Medication & Weight Gain

How the pills you pop to control diabetes, high blood pressure, and other conditions might hurt your slim-down efforts.

You were warned about nausea, dry mouth, and other unpleasant side effects that may accompany the medications you’re taking, but even if your doc gave you a heads-up about possible weight gain, the extra pounds can still come as an unwelcome surprise. Medicine, after all, is supposed to help you, not set you back in your weight-loss efforts. But if you squint at the itty-bitty print, you’ll find that many drugs list weight gain as a potential side effect.

It’s frustrating to be sure—but no reason to give up on your get-healthy goals. We asked the experts which pills are likely to cause you to add pounds and got their strategies for avoiding the extra weight.


Which Meds Come with a Weight-Gain Warning?

There’s a long list of prescription drugs associated with increased weight—the ones that follow are among the most commonly prescribed. But keep in mind that there are multiple drugs available in each category, and some are less likely to cause an increase in weight than others.

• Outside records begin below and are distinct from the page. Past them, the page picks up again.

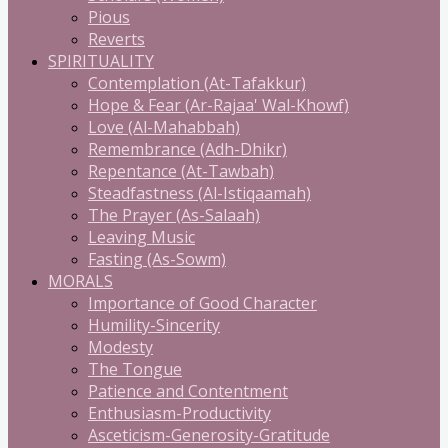
Pious
Reverts
SPIRITUALITY
Contemplation (At-Tafakkur)
Hope & Fear (Ar-Rajaa' Wal-Khowf)
Love (Al-Mahabbah)
Remembrance (Adh-Dhikr)
Repentance (At-Tawbah)
Steadfastness (Al-Istiqaamah)
The Prayer (As-Salaah)
Leaving Music
Fasting (As-Sowm)
MORALS
Importance of Good Character
Humility-Sincerity
Modesty
The Tongue
Patience and Contentment
Enthusiasm-Productivity
Asceticism-Generosity-Gratitude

Even if a drug comes with the risk of weight gain, you won’t necessarily be affected. “The way someone’s weight responds to these medicines is partially determined by genetics,” says Rekha Kumar, MD, an endocrinologist at Weill Cornell Medicine and New York-Presbyterian in New York City. “You could give two patients the same dose of Prozac, and one might lose weight and the other could gain it due to some complex interaction between genes, medicine, diet, and environment.”

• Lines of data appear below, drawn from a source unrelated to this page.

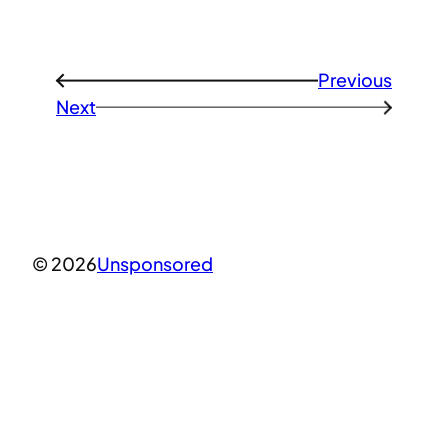
Previous
←
Next
→
© 2026
Unsponsored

Certain antidepressants (such as selective serotonin reuptake inhibitors, aka SSRIs) and tricyclic antidepressants (such as Tofranil) may promote weight gain for a few reasons. First, they can modify receptors that are involved in body weight regulation, making people hungrier. They can also cause insulin resistance, a common reason for weight gain. Moreover, some people simply eat less when they’re depressed, so their weight shoots up once they’re on medication and consuming more, says Dr. Kumar.



Some drugs commonly used to treat schizophrenia, bipolar disorder, and other psychiatric conditions may trigger overeating, leading to rapid weight gain, says Chen Liu, PhD, an assistant professor of internal medicine and neuroscience at the University of Texas Southwestern Medical Center in Dallas. “Typically, weight gain develops slowly,” says Liu. “But with this drug-induced obesity, patients can gain 10 kg [about 22 pounds] in a few months.”


Diabetes medications

People with type 2 diabetes who take insulin to manage their blood sugar may be at risk for weight gain. “In addition to helping you use the carbohydrates you eat, insulin is a fat storage­–promoting hormone,” explains Dr. Kumar. But insulin isn’t the only diabetes drug linked to weight gain. Others include sulfonylureas and thiazolidinediones (TZDs).


Blood pressure meds

Certain types of beta-blockers, such as atenolol (Tenormin) and metoprolol (Lopressor), are associated with an increase in weight, possibly because they slow down metabolism. Luckily, newer versions of these drugs aren’t as likely to be linked to weight gain.


Steroid drugs

Corticosteroids for arthritis can increase appetite and change how the body deposits fat. (Some patients, for example, notice extra fat in their abdomen.) Even steroid inhalers used for asthma can have a similar effect.


Gaining Weight? Here’s What to Do

If you see the scale start to tick upward, do not—we repeat, do not—stop taking a drug without consulting your doctor. “In many patients, the benefits of the medication outweigh the risks of weight gain,” says Dr. Kumar. Do bring up the problem with your physician—he or she will evaluate your eating habits, exercise routine, lifestyle, and medications to better determine what’s causing the new weight gain. (Be sure to bring a complete list of the medicines and supplements that you take to your appointment.) 

Your MD should then consider whether the medication is even necessary. “I often meet women in their 40s, 50s, and even 60s who were put on an antidepressant for postpartum depression decades ago and never taken off it,” says Dr. Kumar. “So the question is, Does the patient really need it?” If it is important that you stay on a medication, ask your doctor if it’s possible to switch to an alternative drug with a lower risk of weight gain. A diabetes medicine called Metformin, for example,  can sometimes promote weight loss.

It may take some trial and error (and a good dose of patience) to find the medication—or combination of drugs—that works well for you, but you and your well-being are worth it.